I don't think what Scanlon said was too bad, mainly because she's not pushing her services as a reviewer. And being cheap (I resemble that remark!) is only one of three reasons she claims we don't pay for reviews, the other two being fear: "fear of learning the truth about our work" and "fear of being scammed".

But I do agree with your sense of her cold contempt. "I won’t call a writer an author until he/she can actually show me a bound book or a buyable online version"... ye gad! I've read several short stories and novellas by science fiction authors who haven't published "a bound book" yet, and if the editors of Asimov's can call them 'authors', then so can I.

But then, I am probably just one of the fearfully cheap writers out there, and she probably doesn't think much of Sci Fi, either.

Bernita said...

Indeed, Raine. We are constantly advised not to take rejection personally. Perhaps others connected with the industry also need to grow thicker skins, when approached by the canaille.
And I have read advice from agents who suggest if one has connections to use them in good health.

Bernita said...

Thank you. My back garden 9 years ago, Bonnie.
Poor pup!I suppose because wind has no identifiable pattern to it.
I'm afraid I'm a cheap slut too. And am not convinced, particularly by derogatives, that a book reviewer's paid opinion should be some sort of price of admission.

Jeff said...

The pictures are pretty, although I'm sure you're ready for the arrival of some warmer weather.

Thanks for the link to Lynn Scanlon's post. I'm not familiar enough with the actual nuts and bolts of the publishing business at this point to make an educated comment. However, once I have my manuscript completed and ready to send out I'm hoping all of this information gathering will come in handy. Thanks, Bernita.

Scenic said...

I am always so cold. we had snow here in Oregon yesterday. I try to make the best of it.
With regards to the editing...I just had an ex-teacher of mine read my book. She did it for free and seemed to enjoy the process, I don't know if she was brutal enough, but without 300 extra dollars it will have to do for now.
Bernita- thanks for the pictures, I have been enjoying your post!
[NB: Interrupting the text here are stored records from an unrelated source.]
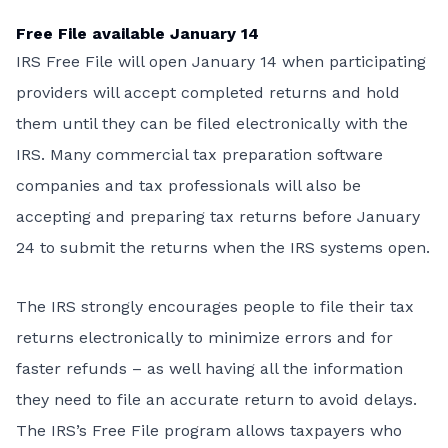
Free File available January 14
IRS Free File will open January 14 when participating
providers will accept completed returns and hold
them until they can be filed electronically with the
IRS. Many commercial tax preparation software
companies and tax professionals will also be
accepting and preparing tax returns before January
24 to submit the returns when the IRS systems open.
The IRS strongly encourages people to file their tax
returns electronically to minimize errors and for
faster refunds –
as well having all the information
they need to file an accurate return to avoid delays.
The IRS’s
Free File program
allows taxpayers who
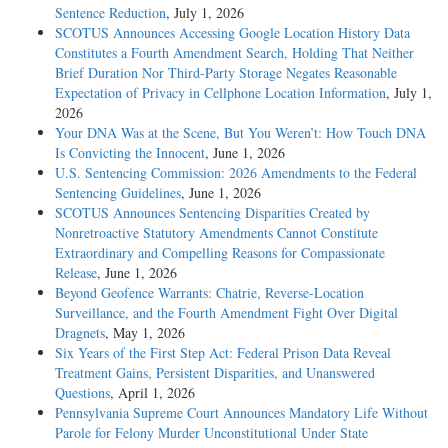
Sentence Reduction
, July 1, 2026
SCOTUS Announces Accessing Google Location History Data
Constitutes a Fourth Amendment Search, Holding That Neither
Brief Duration Nor Third-Party Storage Negates Reasonable
Expectation of Privacy in Cellphone Location Information
, July 1,
2026
Your DNA Was at the Scene, But You Weren’t: How Touch DNA
Is Convicting the Innocent
, June 1, 2026
U.S. Sentencing Commission: 2026 Amendments to the Federal
Sentencing Guidelines
, June 1, 2026
SCOTUS Announces Sentencing Disparities Created by
Nonretroactive Statutory Amendments Cannot Constitute
Extraordinary and Compelling Reasons for Compassionate
Release
, June 1, 2026
Beyond Geofence Warrants: Chatrie, Reverse-Location
Surveillance, and the Fourth Amendment Fight Over Digital
Dragnets
, May 1, 2026
Six Years of the First Step Act: Federal Prison Data Reveal
Treatment Gains, Persistent Disparities, and Unanswered
Questions
, April 1, 2026
Pennsylvania Supreme Court Announces Mandatory Life Without
Parole for Felony Murder Unconstitutional Under State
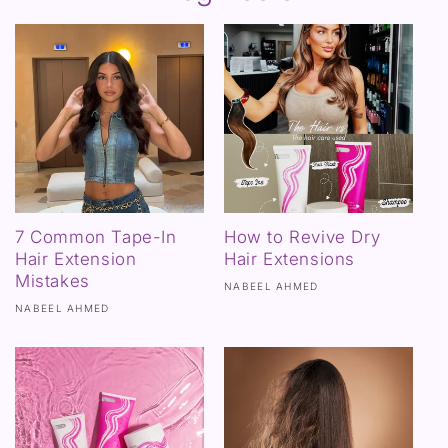
7 Common Tape-In
How to Revive Dry
Hair Extension
Hair Extensions
Mistakes
NABEEL AHMED
NABEEL AHMED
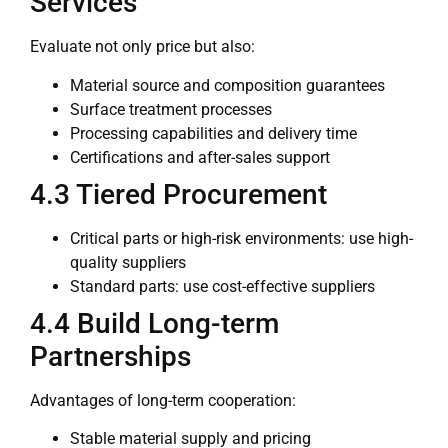
Services
Evaluate not only price but also:
Material source and composition guarantees
Surface treatment processes
Processing capabilities and delivery time
Certifications and after-sales support
4.3 Tiered Procurement
Critical parts or high-risk environments: use high-
quality suppliers
Standard parts: use cost-effective suppliers
4.4 Build Long-term
Partnerships
Advantages of long-term cooperation:
Stable material supply and pricing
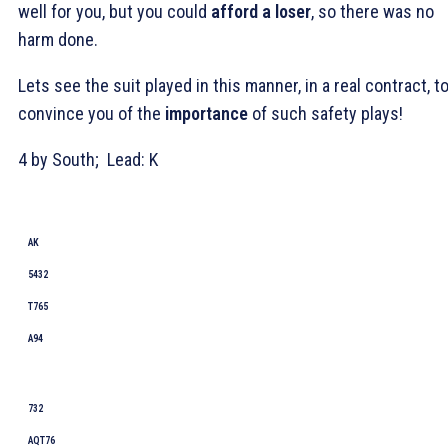
well for you, but you could
afford a loser
, so there was no
harm done.
Lets see the suit played in this manner, in a real contract, t
convince you of the
importance
of such safety plays!
4
by South; Lead:
K
AK
5432
T765
A94
732
AQT76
Daisy Dexter Dobbs said...

Your photos remind me of all our years in Chicago, Bernita. The immediate aftermath of an ice storm looks magical but having to deal with the reality of it is another story entirely. I hope all is well, you have your power back by now and that there wasn’t too much damage.

Thinking of bone-chilling cold reminds me of the day before we moved from Chicago to Portland, OR several years ago. We woke up to 32-inches of snow that morning. A farewell I’ll never forget!

Scott from Oregon said...

Well, I don't know abou tno stinkin' 300 dollars, but I know dogs don't like wind because of the way it sings on wires in pitches we can't hear.

Bernita said...

Jeff,when you get to that point you could do much worse than reading carefully all of Miss Snark's archives.

Thank you, Scenic, as Gabriele and others have said, there's good, free critique sources available.

Thank you, Daisy. Yes, we're good. The wings of the Ice Dragon only brushed by us here.

True, Scott, I'd forgotten about that. And,of course, they pick up on our anxieties.

Lynne W. Scanlon said...

Hi, Bernita!

I've linked back to you and your comment about my posting. All opinions are always welcome.

Lynne AKA The Wicked Witch of Publishing at The Publishing Contrarian

PS That was some freeze! We had tremendous rain in East Hampton, NY and NYC.

Bernita said...

Thank you, Lynn.
As you can see, opinions are varied.
In spite of the wet you seem to have ignited a scorching fire.